É óbvio que não é um filme perfeito, não é surpreendente, nem inovador, mesmo conseguindo fugir algumas vezes do formato de “filme de origem” da Marvel, com certeza não veio para reinventar a roda, até porque não precisava fazê-lo. O longa até empolga quando precisa, mas demora um pouco para encontrar esse momento, escolhendo manter uma leveza que, para mim, foi um problema. Mas, o saldo é positivo e Capitã Marvel (Captain Marvel, 2019) cumpre o que se propõe, que é introduzir essa personagem que futuramente será de vital importância dentro do MCU de forma consistente.

A forma polarizada e irredutível com que as pessoas andam vendo as coisas me tira todo o tesão de entrar em debates reais e profundos a respeito de basicamente qualquer assunto. Claro que política é o principal deles, mas isso também acontece com o cinema de modo geral, especialmente o gênero de super-heróis. É cansativo e frustrante, e acredito que precisamos repensar nossas formas de relação o quanto antes. Todo o filme da Marvel tem que ser o melhor ou está fadado a ser o pior, não tem meio termo.
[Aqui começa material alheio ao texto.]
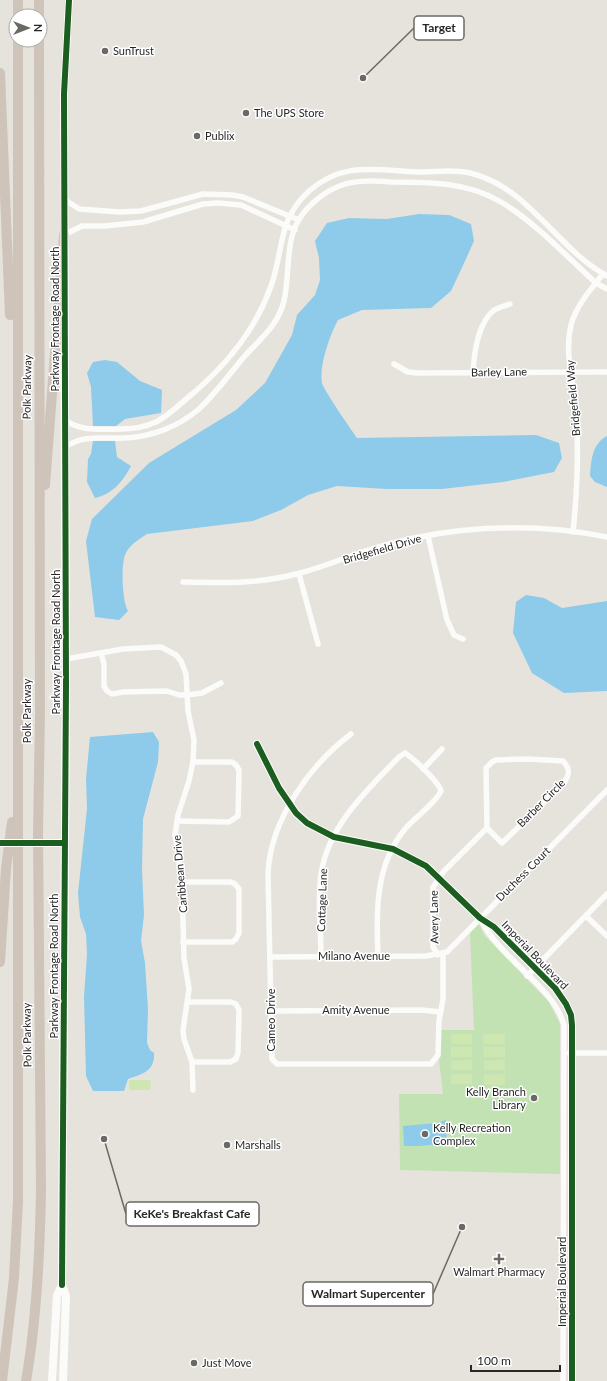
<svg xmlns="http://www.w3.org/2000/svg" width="607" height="1381" font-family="Lato,sans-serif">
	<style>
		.green { fill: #c3e2b4 }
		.pitch { fill: #cee7b1 }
		.water { fill: #8ecae9 }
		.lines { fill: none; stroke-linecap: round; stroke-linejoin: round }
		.street { stroke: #fbfbfa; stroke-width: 5.5 }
		.secondary { stroke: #fbfbfa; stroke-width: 8 }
		.primary { stroke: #c8c5b7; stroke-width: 8 }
		.highway { stroke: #cec4ba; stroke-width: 10 }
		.cycleway-casing { stroke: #fff; stroke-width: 8 }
		.cycleway { stroke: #1b5e20; stroke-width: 6 }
		.poi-dot { fill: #6a6966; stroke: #fff; stroke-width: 1.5 }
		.labels { text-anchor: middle; stroke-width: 3; stroke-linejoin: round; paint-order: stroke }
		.poi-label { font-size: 11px; fill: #272727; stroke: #fff; text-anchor: start }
		.street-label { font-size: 11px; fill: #272727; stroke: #fff }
		.leader { fill: none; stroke: #6a6966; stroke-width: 1.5 }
		.callout-dot { fill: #6a6966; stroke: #fff; stroke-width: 1.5 }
		.callout { fill: #fff; stroke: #6a6966; stroke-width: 1.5 }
		.callout-label { font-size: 12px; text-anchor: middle; font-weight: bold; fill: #272727 }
	</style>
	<rect width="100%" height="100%" fill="#e6e3dc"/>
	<!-- green -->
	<path class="green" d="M479,924l6,12 64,66 11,22v150l-160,-4 -1,-76h44l-4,-34 2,-5v-25h33l-4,-96 1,-3z"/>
	<!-- pitch -->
	<g class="pitch">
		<rect x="451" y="1034" width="21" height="10"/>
		<rect x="483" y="1034" width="22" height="10"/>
		<rect x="451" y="1047" width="21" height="10"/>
		<path d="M483,1047h22v10h-21z"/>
		<path d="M472,1060v10h-21v-9z"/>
		<path d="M505,1060v10h-21v-9z"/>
		<rect x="451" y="1074" width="21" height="10"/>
		<path d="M505,1074v11h-21v-10z"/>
		<path d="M129,1080h22l-1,10h-21z"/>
	</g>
	<!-- water -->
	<g class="water">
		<path d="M419,214l30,1 22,9 3,17 -9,20 -14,30 -20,17 -69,2 -24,10c-8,15 -19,45 -16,63 1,6 30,48 35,55l179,-3 23,8 3,15 -8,14 -51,10 -61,7h-55l-50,-3 -29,9 -27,15 -28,11 -106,13c-8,5 -19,12 -22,21 -4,10 -3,47 3,56l-9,9 -24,-3 -9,-76 6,-22 57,-56 87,-53 29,-27 27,-48 5,-20 18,-20 5,-15 -1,-22 -4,-17 12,-18 22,-5 38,1z"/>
		<path d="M105,360l12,2 23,19 22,9 -1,23 -36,6 -9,7h-23l-2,-39 -4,-14 6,-11z"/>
		<path d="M607,436v51l-12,-5 -5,-6c1,-16 2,-32 17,-40z"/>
		<path d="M93,441h22l2,16 14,9c-8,15 -18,28 -36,32l-8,-16 1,-23 3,-5z"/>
		<path d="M526,595l18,3 18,10 45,-7v90l-43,2 -32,-20 -19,-40 3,-31z"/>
		<path d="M153,732l6,10 -1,20 -15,57 -1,50 2,46 -3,26 4,22 3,46 -1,34 3,7 4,3c1,18 -11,21 -26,26l-4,12h-31l-7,-15 -2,-79 3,-43 -1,-20 -6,-17 -2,-24 9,-84 -1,-30 4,-42z"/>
		<path d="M446,1120c0,5 2,12 0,17 -2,10 -32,9 -42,9l-1,-20 34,-3z"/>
	</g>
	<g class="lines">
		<!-- street -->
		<g class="street">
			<path d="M64,199l15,10 41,3 21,-1 62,-17 29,1 11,2 56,23"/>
			<path d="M64,235l18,-9h23l38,-4 60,-18 15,-1 23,2 54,25"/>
			<path d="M394,364l14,8 9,1 190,-1"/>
			<path d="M473,373c1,-20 4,-48 20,-62 5,-4 11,-5 17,-7"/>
			<path d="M65,420c16,12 37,9 56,9 11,0 24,-2 35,-7 10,-5 20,-14 29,-22 37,-30 70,-68 86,-114 13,-36 6,-66 38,-95 36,-31 68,-20 110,-19 17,0 34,-3 51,1 59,14 86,75 137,103"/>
			<path d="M65,447c20,-13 36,-8 59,-9 27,-1 54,-11 75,-29 16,-15 30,-34 44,-51 16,-18 35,-32 41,-57 6,-26 1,-56 14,-80 10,-17 28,-31 47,-37 15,-4 31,-3 46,-2 38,0 77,0 110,20 34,20 66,55 95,81l11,6"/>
			<path d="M573,532c4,-39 6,-80 3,-119 -2,-28 -12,-60 -5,-88 5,-19 20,-36 32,-51"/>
			<path d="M428,536l19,84 7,15 9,4"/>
			<path d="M299,574l19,70"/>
			<path d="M183,582c41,1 77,2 117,-9 24,-6 46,-16 69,-23 15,-5 30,-8 45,-12 62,-13 130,-14 193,-1"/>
			<path d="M101,653l3,11v22l3,5 5,3 11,-2 44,-1 12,4h8l15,-2 19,-10"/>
			<path d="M66,659l57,-10 38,-2 15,8 5,6 5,13 2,37 6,29 -1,22 -4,19 -11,34 -3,20 7,47 2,76 5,31 -6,41 1,9 8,23 1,28"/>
			<path d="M351,734c-41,31 -81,86 -83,140l4,185 5,5h154l7,-9 1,-34 4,-22v-46"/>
			<path d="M257,744l22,44 17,25 11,10 27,14 59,12 33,17 54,52 14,9 61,61 11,16 5,11 1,10v356"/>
			<path d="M527,759l36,2c8,8 6,14 1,22l-62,60 -15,-15 -1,-60 6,-6 4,-2z"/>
			<path d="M423,769l19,-20"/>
			<path d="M177,821l52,1 9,-6 1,-46 -3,-5 -4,-3h-39"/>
			<path d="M182,882h49l4,2 4,5v44l-3,6 -4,3h-49"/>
			<path d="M586,916l21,20"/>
			<path d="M480,918c19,41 73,67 84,107l-1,356"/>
			<path d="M438,955l-5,-8v-60l11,-16 43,-43"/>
			<path d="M270,957l156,-1 21,-4 160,-162"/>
			<path d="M321,957c0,-27 -4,-56 0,-83 7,-48 46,-84 78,-117l6,-4c8,5 34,29 36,38 -6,13 -26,26 -36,38 -30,36 -29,83 -27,128"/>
			<path d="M527,976l80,-82"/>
			<path d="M188,1002h43l5,2 3,6 -1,43 -2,6 -6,3h-38"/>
			<path d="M271,1011l150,-1 20,2"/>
			<path d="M569,1053h38"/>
		</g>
		<!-- secondary -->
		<g class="secondary">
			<path d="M0,843h64"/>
			<path d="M52,1381l5,-86 5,-10"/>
			<path d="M63,1381l3,-85 -4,-11 4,-600 -2,-391"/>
		</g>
		<!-- primary -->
		<path class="primary" d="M64,235v-141l5,-94"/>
		<!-- highway -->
		<g class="highway">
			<path d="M39,0v16"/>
			<path d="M18,16v-16"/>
			<path d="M0,73l10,242"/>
			<path d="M45,485l19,-250"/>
			<path d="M0,962l6,-93 6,-47"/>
			<path d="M2,1381l12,-103 4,-78v-1160"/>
			<path d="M26,1381c11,-64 14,-128 15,-192l-3,-355 2,-121 -1,-673"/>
		</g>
		<!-- cycleway casing -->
		<g class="cycleway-casing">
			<g id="cycleway">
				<path d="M257,744l22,44 17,25 11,10 27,14 59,12 33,17 54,52 14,9 61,61 11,16 5,11 1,10v356"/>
				<path d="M0,843h64"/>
				<path d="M62,1285l4,-600 -2,-591 5,-94"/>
			</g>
		</g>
		<!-- cycleway -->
		<use href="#cycleway" class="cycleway"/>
	</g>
	<!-- markers -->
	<g class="poi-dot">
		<circle cx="105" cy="51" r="4"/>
		<circle cx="246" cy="113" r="4"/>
		<circle cx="197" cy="136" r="4"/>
		<circle cx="534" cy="1098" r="4"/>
		<circle cx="425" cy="1134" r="4"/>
		<circle cx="227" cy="1145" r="4"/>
		<path d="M497 1253h4v4h4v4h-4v4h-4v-4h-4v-4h4z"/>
		<circle cx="194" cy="1363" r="4"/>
	</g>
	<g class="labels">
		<!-- poi labels -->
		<g class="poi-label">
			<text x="113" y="55">SunTrust</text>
			<text x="254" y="117">The UPS Store</text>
			<text x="205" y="140">Publix</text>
			<text x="526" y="1096" text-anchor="end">Kelly Branch<tspan x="526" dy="13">Library</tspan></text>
			<text x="433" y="1132">Kelly Recreation<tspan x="433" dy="13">Complex</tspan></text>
			<text x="235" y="1149">Marshalls</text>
			<text x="499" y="1276" text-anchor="middle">Walmart Pharmacy</text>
			<text x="202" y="1367">Just Move</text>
		</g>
		<!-- street labels -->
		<g class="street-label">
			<text transform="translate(55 319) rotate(-90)" y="4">Parkway Frontage Road North</text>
			<text transform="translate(499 372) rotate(-1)" y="4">Barley Lane</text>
			<text transform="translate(27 387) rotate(-89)" y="4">Polk Parkway</text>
			<text transform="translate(573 398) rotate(-95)" y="4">Bridgefield Way</text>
			<text transform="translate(382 549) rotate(-16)" y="4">Bridgefield Drive</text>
			<text transform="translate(56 642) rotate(-90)" y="4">Parkway Frontage Road North</text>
			<text transform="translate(27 711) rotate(-90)" y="4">Polk Parkway</text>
			<text transform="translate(541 803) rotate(-45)" y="4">Barber Circle</text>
			<text transform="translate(180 874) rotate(-95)" y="4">Caribbean Drive</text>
			<text transform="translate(523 874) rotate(-45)" y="4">Duchess Court</text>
			<text transform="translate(322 900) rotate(-88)" y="4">Cottage Lane</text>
			<text transform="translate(434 917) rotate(-91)" y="4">Avery Lane</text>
			<text transform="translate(535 955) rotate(46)" y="4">Imperial Boulevard</text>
			<text x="354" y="960">Milano Avenue</text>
			<text transform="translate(54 966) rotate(-90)" y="4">Parkway Frontage Road North</text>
			<text x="356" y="1014">Amity Avenue</text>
			<text transform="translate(271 1020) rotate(-90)" y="4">Cameo Drive</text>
			<text transform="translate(27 1035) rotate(-91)" y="4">Polk Parkway</text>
			<text transform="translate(562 1282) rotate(-90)" y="4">Imperial Boulevard</text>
		</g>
	</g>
	<!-- callouts -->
	<path class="leader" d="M363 78L414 28M104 1139L126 1214M462 1227L433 1294"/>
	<g class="callout-dot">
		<circle cx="363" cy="78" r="4"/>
		<circle cx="104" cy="1139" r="4"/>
		<circle cx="462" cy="1227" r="4"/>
	</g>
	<g class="callout">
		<rect x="414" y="16" width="50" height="24" rx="4"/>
		<rect x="126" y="1202" width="133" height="24" rx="4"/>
		<rect x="303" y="1282" width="130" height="24" rx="4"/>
	</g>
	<g class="callout-label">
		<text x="439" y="32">Target</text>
		<text x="192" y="1218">KeKe's Breakfast Cafe</text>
		<text x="368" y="1298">Walmart Supercenter</text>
	</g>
	<!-- north arrow -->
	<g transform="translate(28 28) rotate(90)"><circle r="19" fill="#ffffff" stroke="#a9a9a9"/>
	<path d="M0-3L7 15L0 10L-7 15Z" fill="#6a6966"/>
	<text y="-6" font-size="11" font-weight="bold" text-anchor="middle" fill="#272727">N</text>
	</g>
	<!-- scale -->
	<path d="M471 1365v6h89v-6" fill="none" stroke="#272727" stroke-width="2"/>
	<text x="477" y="1365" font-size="12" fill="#272727" stroke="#ffffff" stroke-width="3" paint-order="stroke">100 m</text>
</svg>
Todo o filme da DC tem que superar os da Marvel, ser um símbolo de salvação da empresa ou é um desastre total, etc…Esses sentimentos de rivalidade e competição não tem espaço para diálogos e quando não há diálogo, todos nós perdemos. Capitã Marvel é um bom filme, tem seus destaques e seus deméritos, como todos os filmes já feitos. Mas, infelizmente sinto que toda a boa discussão que poderia acontecer em volta dele se perde, sendo reduzido a notas que não dizem nada de substancial, brigas na internet e títulos sensacionalistas de criadores de conteúdo sedentos por ibope.

 

Eu espero que o filme da Capitã refaça o que fez sua protagonista, que levante e continue, cada vez melhor, mesmo com as pessoas tentando lhe derrubar e bradando que ela não é boa o bastante. Porque ela não precisa provar nada pra ninguém e precisa vir para ficar, nós precisamos dela.